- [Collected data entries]

+++

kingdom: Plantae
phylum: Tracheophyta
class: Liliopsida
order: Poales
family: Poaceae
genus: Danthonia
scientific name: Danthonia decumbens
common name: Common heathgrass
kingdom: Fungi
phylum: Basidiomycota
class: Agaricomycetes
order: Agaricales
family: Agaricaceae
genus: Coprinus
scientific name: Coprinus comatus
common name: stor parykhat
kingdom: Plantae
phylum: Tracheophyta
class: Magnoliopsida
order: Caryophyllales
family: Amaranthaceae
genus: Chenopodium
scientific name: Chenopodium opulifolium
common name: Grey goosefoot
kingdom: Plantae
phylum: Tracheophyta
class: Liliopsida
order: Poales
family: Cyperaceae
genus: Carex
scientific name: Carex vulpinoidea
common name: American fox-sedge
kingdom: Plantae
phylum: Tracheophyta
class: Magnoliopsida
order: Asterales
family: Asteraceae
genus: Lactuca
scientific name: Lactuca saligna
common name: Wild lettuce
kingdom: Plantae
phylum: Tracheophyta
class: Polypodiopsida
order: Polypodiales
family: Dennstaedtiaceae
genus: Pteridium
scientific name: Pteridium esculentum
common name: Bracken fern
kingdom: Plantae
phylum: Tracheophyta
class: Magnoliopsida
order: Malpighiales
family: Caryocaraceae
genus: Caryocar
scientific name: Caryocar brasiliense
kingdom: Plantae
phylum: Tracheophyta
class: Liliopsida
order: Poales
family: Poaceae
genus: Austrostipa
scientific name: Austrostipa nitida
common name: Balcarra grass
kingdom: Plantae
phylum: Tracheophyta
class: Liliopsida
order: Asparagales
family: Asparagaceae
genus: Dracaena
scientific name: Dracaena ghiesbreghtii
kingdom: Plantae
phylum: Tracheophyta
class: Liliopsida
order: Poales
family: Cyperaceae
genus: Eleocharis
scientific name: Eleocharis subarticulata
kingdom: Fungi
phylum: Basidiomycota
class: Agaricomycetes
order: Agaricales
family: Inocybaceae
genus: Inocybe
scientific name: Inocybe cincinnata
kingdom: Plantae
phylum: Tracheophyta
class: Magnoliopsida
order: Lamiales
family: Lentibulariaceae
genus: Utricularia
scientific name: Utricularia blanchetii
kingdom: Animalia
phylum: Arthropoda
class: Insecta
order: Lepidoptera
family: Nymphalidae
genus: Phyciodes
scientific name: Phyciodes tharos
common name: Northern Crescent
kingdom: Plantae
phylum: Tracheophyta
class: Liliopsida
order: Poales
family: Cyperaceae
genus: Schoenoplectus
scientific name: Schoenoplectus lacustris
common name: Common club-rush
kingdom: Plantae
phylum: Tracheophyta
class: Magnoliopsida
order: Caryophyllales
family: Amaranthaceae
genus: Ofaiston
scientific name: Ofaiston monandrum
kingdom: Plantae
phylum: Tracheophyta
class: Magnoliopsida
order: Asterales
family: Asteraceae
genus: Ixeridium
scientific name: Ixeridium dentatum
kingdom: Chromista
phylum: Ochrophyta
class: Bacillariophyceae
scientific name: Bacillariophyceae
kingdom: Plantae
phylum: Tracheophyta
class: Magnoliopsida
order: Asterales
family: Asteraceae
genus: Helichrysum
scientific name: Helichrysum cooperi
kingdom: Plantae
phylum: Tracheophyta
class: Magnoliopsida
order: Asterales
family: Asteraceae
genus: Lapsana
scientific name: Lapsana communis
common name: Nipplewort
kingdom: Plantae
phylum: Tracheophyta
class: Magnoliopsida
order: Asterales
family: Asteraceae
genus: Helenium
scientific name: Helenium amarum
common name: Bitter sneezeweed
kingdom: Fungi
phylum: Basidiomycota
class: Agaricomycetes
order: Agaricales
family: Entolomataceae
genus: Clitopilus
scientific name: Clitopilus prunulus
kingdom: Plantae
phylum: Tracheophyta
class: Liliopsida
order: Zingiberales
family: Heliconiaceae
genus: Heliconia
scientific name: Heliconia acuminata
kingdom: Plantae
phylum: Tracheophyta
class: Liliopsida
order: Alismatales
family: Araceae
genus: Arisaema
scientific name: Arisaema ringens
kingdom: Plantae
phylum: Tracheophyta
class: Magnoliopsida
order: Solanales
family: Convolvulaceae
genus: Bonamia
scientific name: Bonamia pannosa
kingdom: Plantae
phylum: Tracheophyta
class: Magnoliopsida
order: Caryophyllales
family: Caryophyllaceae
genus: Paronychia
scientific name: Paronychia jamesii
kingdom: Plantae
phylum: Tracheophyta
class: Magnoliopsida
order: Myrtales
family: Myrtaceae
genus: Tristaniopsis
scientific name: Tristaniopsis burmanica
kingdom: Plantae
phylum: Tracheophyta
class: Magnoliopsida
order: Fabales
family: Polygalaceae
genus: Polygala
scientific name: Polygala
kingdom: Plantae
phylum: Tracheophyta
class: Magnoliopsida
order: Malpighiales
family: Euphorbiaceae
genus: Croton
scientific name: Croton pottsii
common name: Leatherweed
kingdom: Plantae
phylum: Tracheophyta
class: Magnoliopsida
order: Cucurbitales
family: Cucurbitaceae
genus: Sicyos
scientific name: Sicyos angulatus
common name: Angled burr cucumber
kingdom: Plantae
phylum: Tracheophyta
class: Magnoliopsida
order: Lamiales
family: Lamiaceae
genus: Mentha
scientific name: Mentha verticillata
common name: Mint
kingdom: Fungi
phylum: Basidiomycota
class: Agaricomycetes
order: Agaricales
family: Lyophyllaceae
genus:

+++

Reproduce the lines above without alteration, starting at the line that contains "genus: Lapsana" and ending after the line that contains "scientific name: Paronychia jamesii".

genus: Lapsana
scientific name: Lapsana communis
common name: Nipplewort
kingdom: Plantae
phylum: Tracheophyta
class: Magnoliopsida
order: Asterales
family: Asteraceae
genus: Helenium
scientific name: Helenium amarum
common name: Bitter sneezeweed
kingdom: Fungi
phylum: Basidiomycota
class: Agaricomycetes
order: Agaricales
family: Entolomataceae
genus: Clitopilus
scientific name: Clitopilus prunulus
kingdom: Plantae
phylum: Tracheophyta
class: Liliopsida
order: Zingiberales
family: Heliconiaceae
genus: Heliconia
scientific name: Heliconia acuminata
kingdom: Plantae
phylum: Tracheophyta
class: Liliopsida
order: Alismatales
family: Araceae
genus: Arisaema
scientific name: Arisaema ringens
kingdom: Plantae
phylum: Tracheophyta
class: Magnoliopsida
order: Solanales
family: Convolvulaceae
genus: Bonamia
scientific name: Bonamia pannosa
kingdom: Plantae
phylum: Tracheophyta
class: Magnoliopsida
order: Caryophyllales
family: Caryophyllaceae
genus: Paronychia
scientific name: Paronychia jamesii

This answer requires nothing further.